From the records below, write out word for word the stretch from the line containing "phylum: Tracheophyta" through the line containing "scientific name: Indigofera alternans", and nothing more.
▬▬▬▬▬▬▬▬▬▬
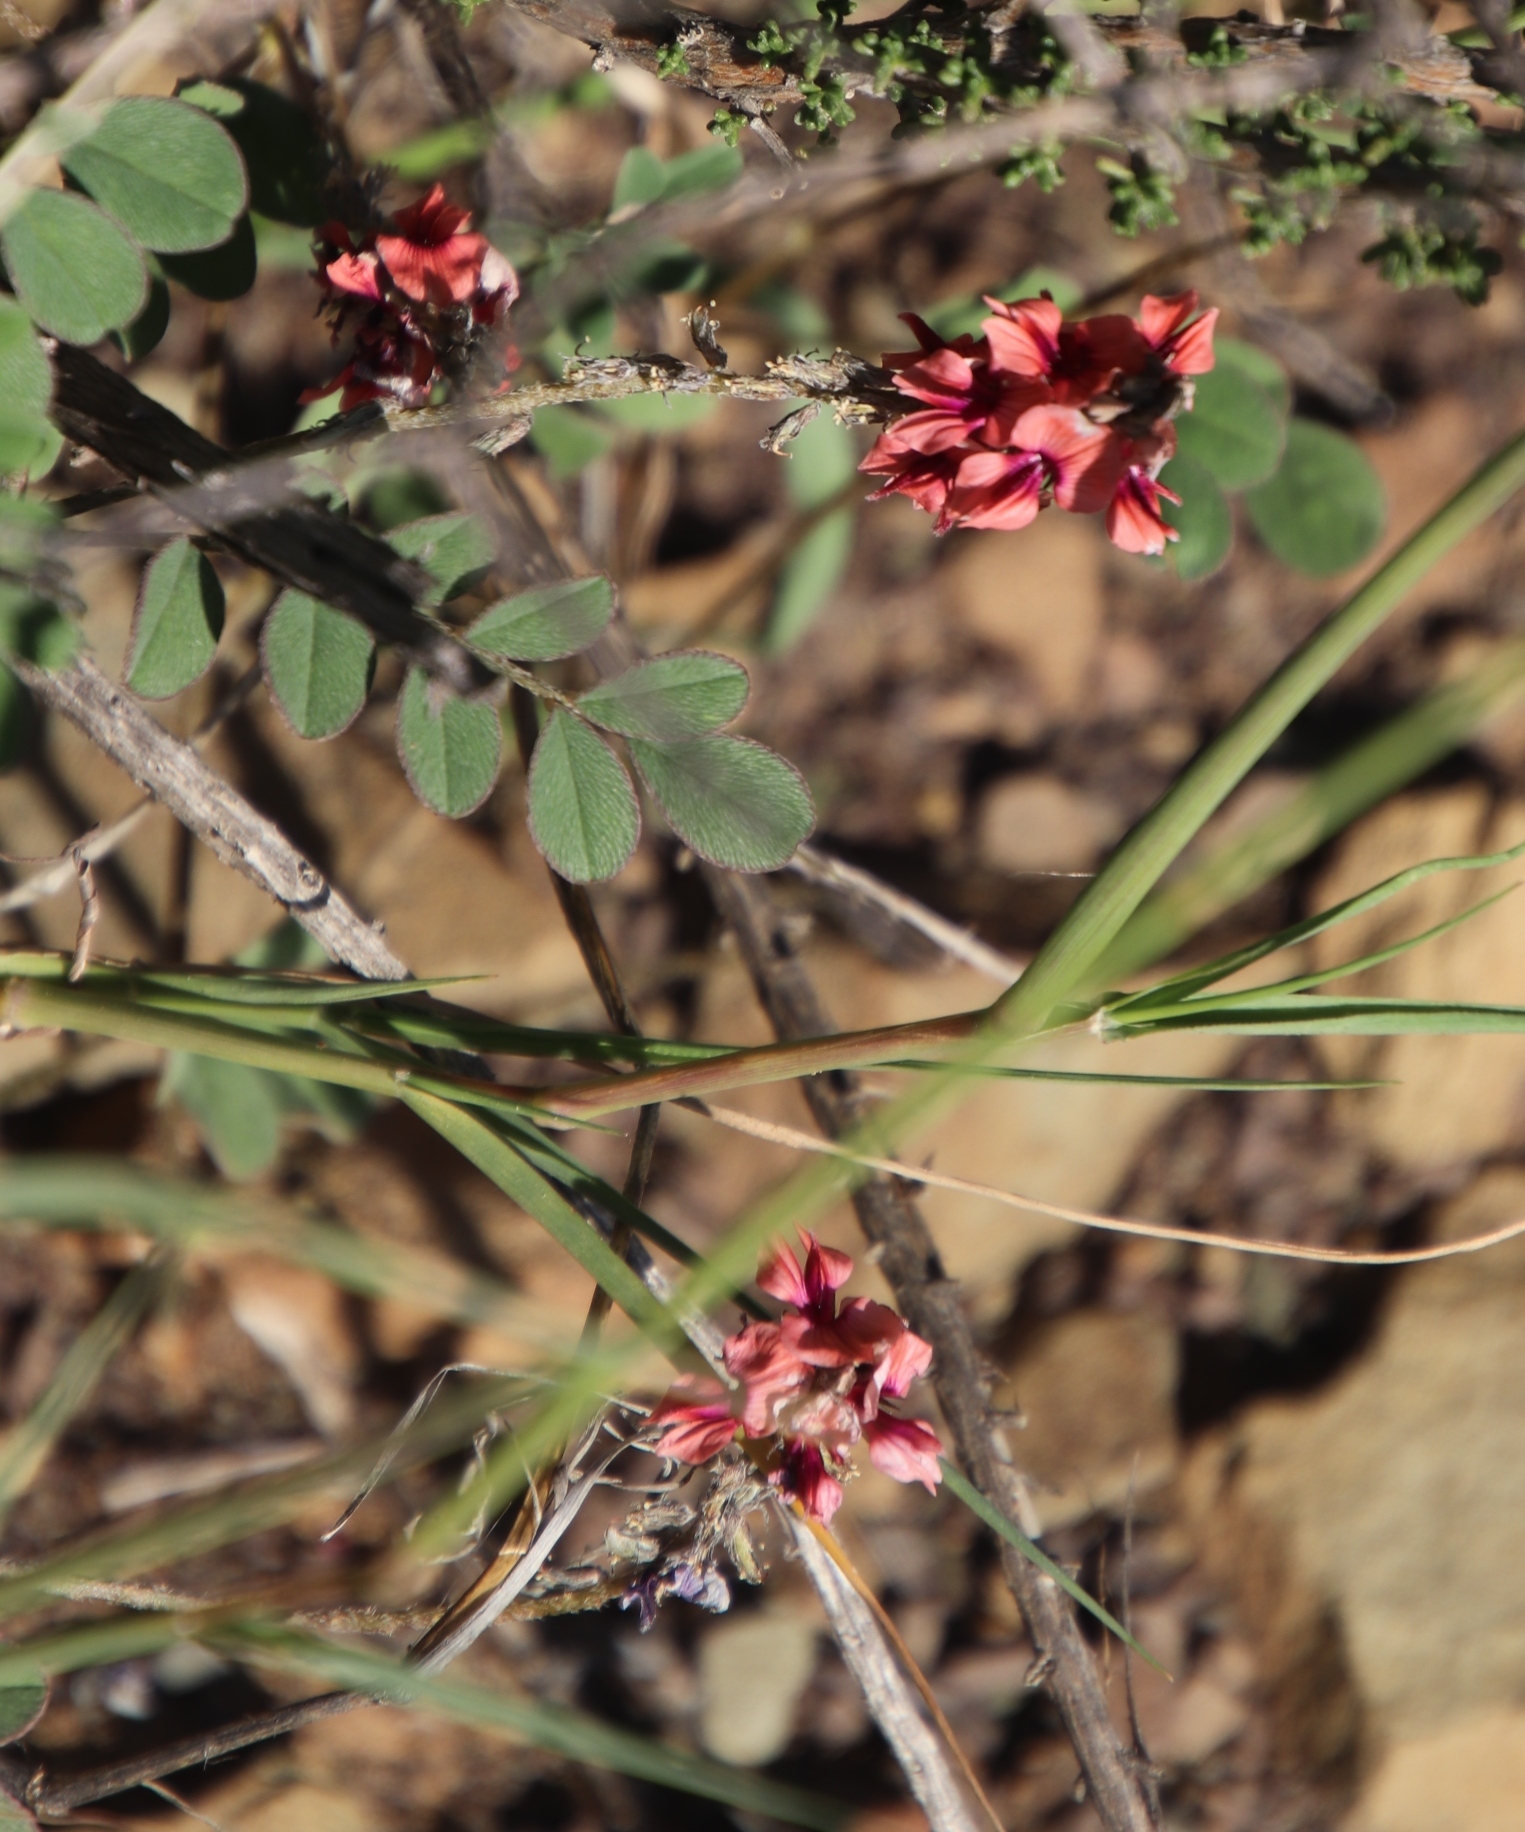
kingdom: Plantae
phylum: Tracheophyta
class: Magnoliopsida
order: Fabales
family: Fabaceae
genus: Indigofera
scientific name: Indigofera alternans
▬▬▬▬▬▬▬▬▬▬
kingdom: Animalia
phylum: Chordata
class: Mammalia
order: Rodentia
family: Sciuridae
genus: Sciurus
▬▬▬▬▬▬▬▬▬▬
— ANSWER TO THE PROBLEM —
phylum: Tracheophyta
class: Magnoliopsida
order: Fabales
family: Fabaceae
genus: Indigofera
scientific name: Indigofera alternans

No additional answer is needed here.